Santiago also credits his military service in the Army Reserves, where he is a captain, as forming how he would lead as mayor. In fact, after working on the COVID front lines at the Boston Hope Hospital in the South Boston Convention Center, Santiago was deployed to the Middle East as a physician treating soldiers and allies in Kuwait. He returned from that deployment in December.
“Many Puerto Ricans joined the military as a way to do something with their life and to be a part of something bigger than themselves,” he said, noting his uncle and grandfather were also in the military. “I joined seven or eight years ago…It taught me about leadership and bringing folks together…I’m very proud of that. The military will teach you how to get things done.”
In his announcement for mayor, Santiago stressed that the next mayor will write a “new chapter” for all of Boston.
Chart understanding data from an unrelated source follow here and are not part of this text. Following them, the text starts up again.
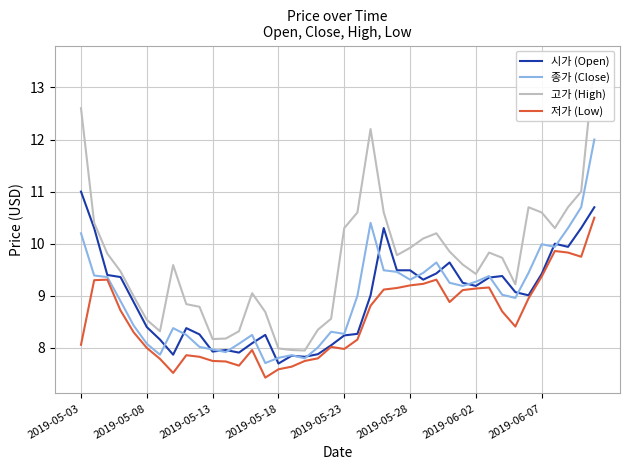

The value of 저가 (Low) at 2019-05-13 is 13.1. True or false?

False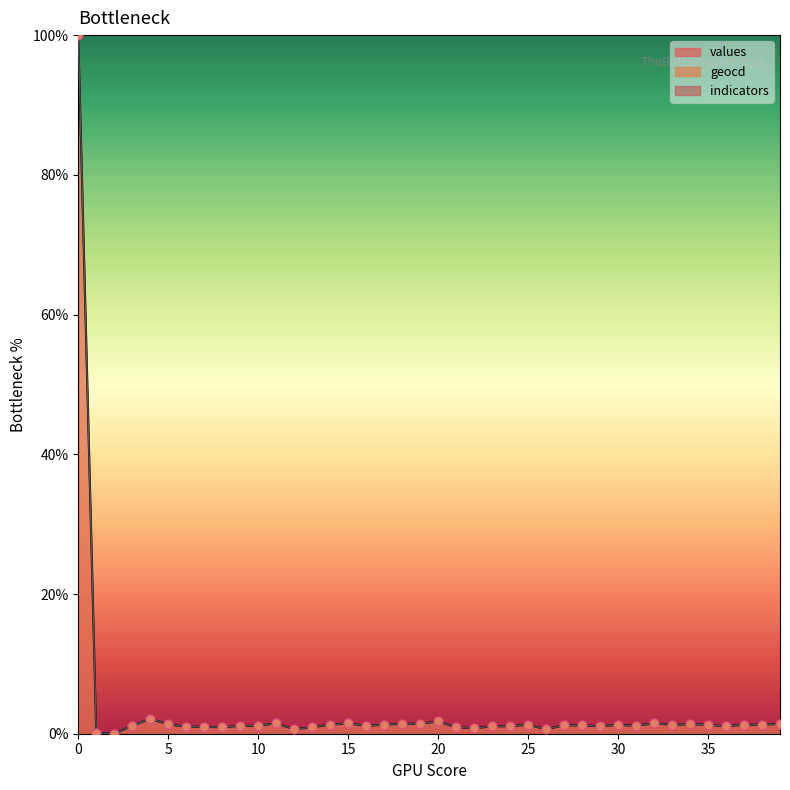

Which series has the largest total across all categories?

geocd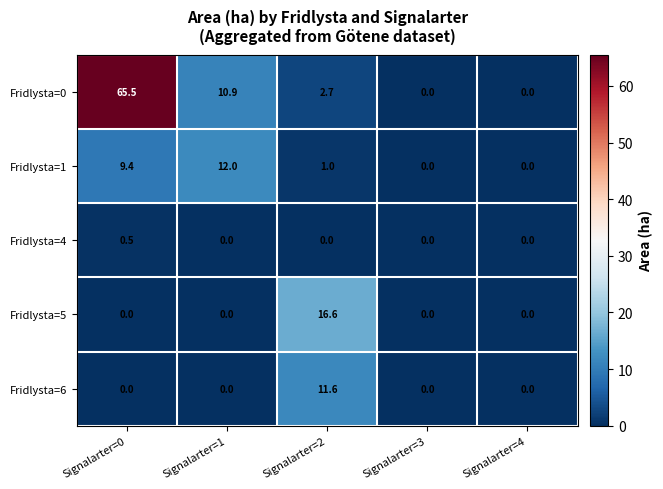

What is the approximate value of Fridlysta=0 at Signalarter=2?

2.7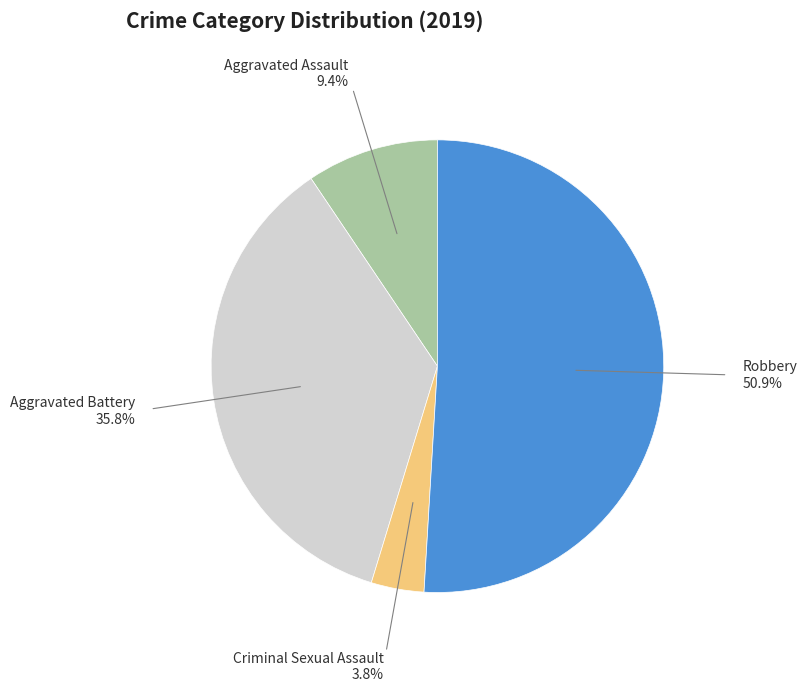

Which has a higher value, Criminal Sexual Assault or Robbery?

Robbery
He said that new chapter would include a more equitable City for everyone.
“We are living through an unprecedented crisis, the impact of which will last far beyond today,” said Santiago. “It’s a turning point for our city, but in it I also see great possibilities. I see and hear it in the voices of my neighbors, patients, and constituents. I’ve spent my life in service to others and now I’m running for mayor to lead us through this moment and to a recovery rooted in equity and opportunity. I will bring our city back, stronger than ever.”
Santiago added, “Today, we set out to bring neighbors together to write the next chapter of our Boston story.”
Santiago is currently serving his second term as the State Representative for the 9th Suffolk District representing the South End, Roxbury, Back Bay, and Fenway neighborhoods of Boston. He is an emergency room physician employed at Boston Medical Center, the city’s safety net hospital. He serves as a captain in the U.S. Army Reserve and has deployed overseas. Prior to these experiences, Santiago served as a Peace Corps volunteer in the Dominican Republic. He lives in the South End with his wife, Alexandra.